Bundan üç yıl önce evimde ağırladığım, çeşitli medya kuruluşlarında yöneticilik yapmış, prima işlere imza atmış, ödüller almış, emekli olmuş, işsiz kalmış, arkadaşlarım benden Diyarbakır’da bir gazete satın alıp, mesleğe geri dönmemi istediler.
Heyecanlandım.
Raif abi (Türk) henüz yaşıyordu. Hepimiz projemizi ona tek tek anlattık.
Ben, gazete yetmez, TV ve radyo da ekleyelim dedim…
Geçelim;
Ertesi gün Raif abiyle tekrar konuştuk. O da gazetecilikten patronluğa evirilmiş, deneyimli bir iş insanıydı artık.
Dedi ki, “Bak, Türkiye’de ilk yerel haber ajansını açtın. Halepçe katliamına denk geldiği için, yayınlarınızla kısa sürede tanındınız.
Mutlu oldunuz mu? Ne MİT’çiliğiniz kaldı, ne hainliğiniz. Şimdi bu filmi niye başa sarıyorsun? Geride kal. Destek ol, ama bu havuza bir daha düşme!”
Onu dinledim. Arkadaşlarıma maddi, manevi destek oldum. Teklifi zamana yayıp, kimseyi incitmeden reddettim.
Halk TV yönetim kurulu başkanı Cafer Mahiroğlu’nu dinledim Ece Üner’in programında.
Kendi deyimiyle, kafasını giyotine uzatan bir medya patronu konuşuyordu. Üzgün, kırgın, ağlamaklı, ama kararlı, pişman olmayan bir adam vardı ekranda.

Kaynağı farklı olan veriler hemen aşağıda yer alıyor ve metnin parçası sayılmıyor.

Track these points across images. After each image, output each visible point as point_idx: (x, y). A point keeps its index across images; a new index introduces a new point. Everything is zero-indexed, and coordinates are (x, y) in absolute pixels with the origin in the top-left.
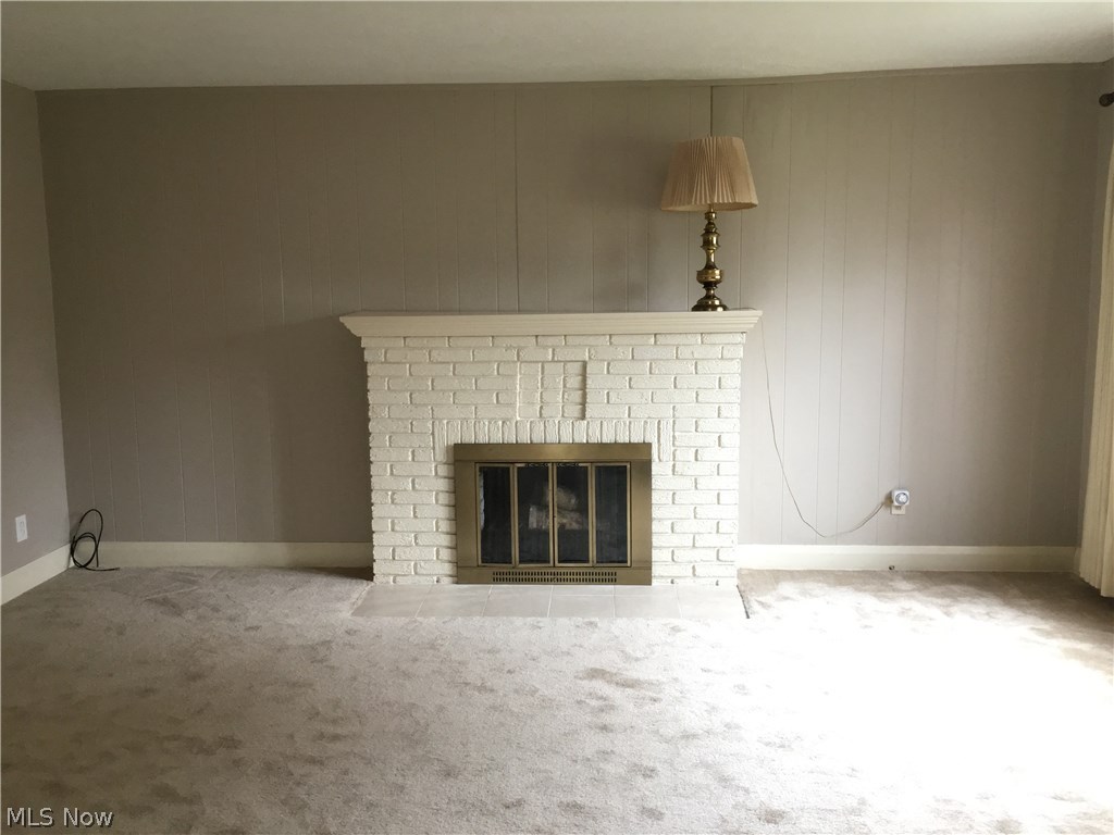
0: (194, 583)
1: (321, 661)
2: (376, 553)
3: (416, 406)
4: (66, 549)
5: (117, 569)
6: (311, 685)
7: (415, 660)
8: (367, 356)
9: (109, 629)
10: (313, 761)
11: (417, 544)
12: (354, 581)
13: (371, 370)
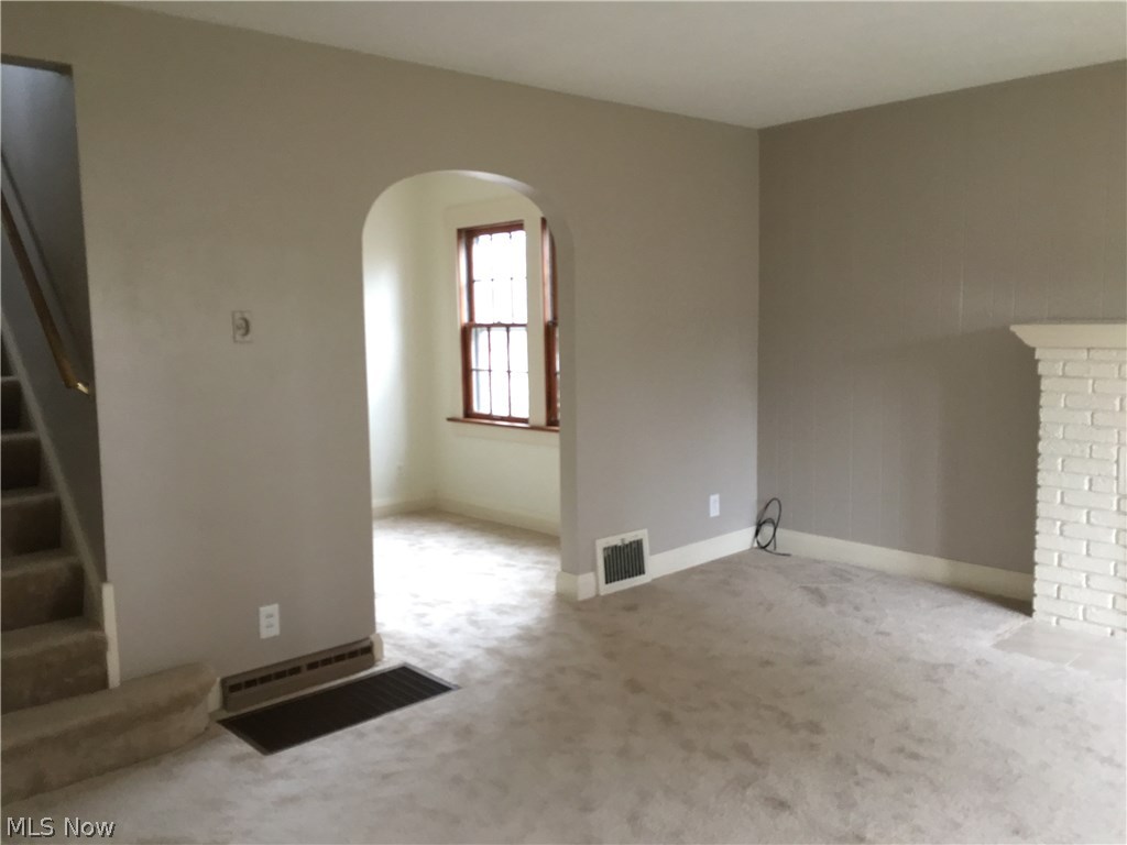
0: (849, 580)
1: (935, 681)
2: (1038, 588)
3: (1098, 428)
4: (752, 530)
5: (788, 555)
6: (914, 700)
7: (1040, 709)
8: (1041, 369)
9: (761, 604)
10: (881, 769)
11: (1088, 586)
12: (1010, 613)
13: (1045, 385)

Halk TV’ye saatli bomba gibi kurulmuş, kod adı Rok olan, Rasim isimli bir soytarının yarattığı tahribatı dinledim.
Halk TV’nin kare ası, bu röportajı Mahiroğlu’nun iradesine bağlayıp istifa etmişlerdi.
Mahiroğlu, ilk defa duruşunun maliyetinden bahsetti, ödediği bedelleri anlattı.
Samimi bir empati yaptım onunla. Daha 26 yaşındayken başıma gelenleri hatırladım, Kürdistan Pres’in manşetlerini resmettim kafamda.
Yıllarca o iftiralardan kurtulmak için defans yaptım, kahroldum.
İktidar kadrosunun hangi tuşa ne zaman basacağını bilen mahir bir ekibi var. Cesaret yetmiyor.
Benim ipimi de, Derik’te korucuların öldürdüğü kadın, Milliyet gazetesinde manşet olduğu için Kozakçıoğlu çekmişti.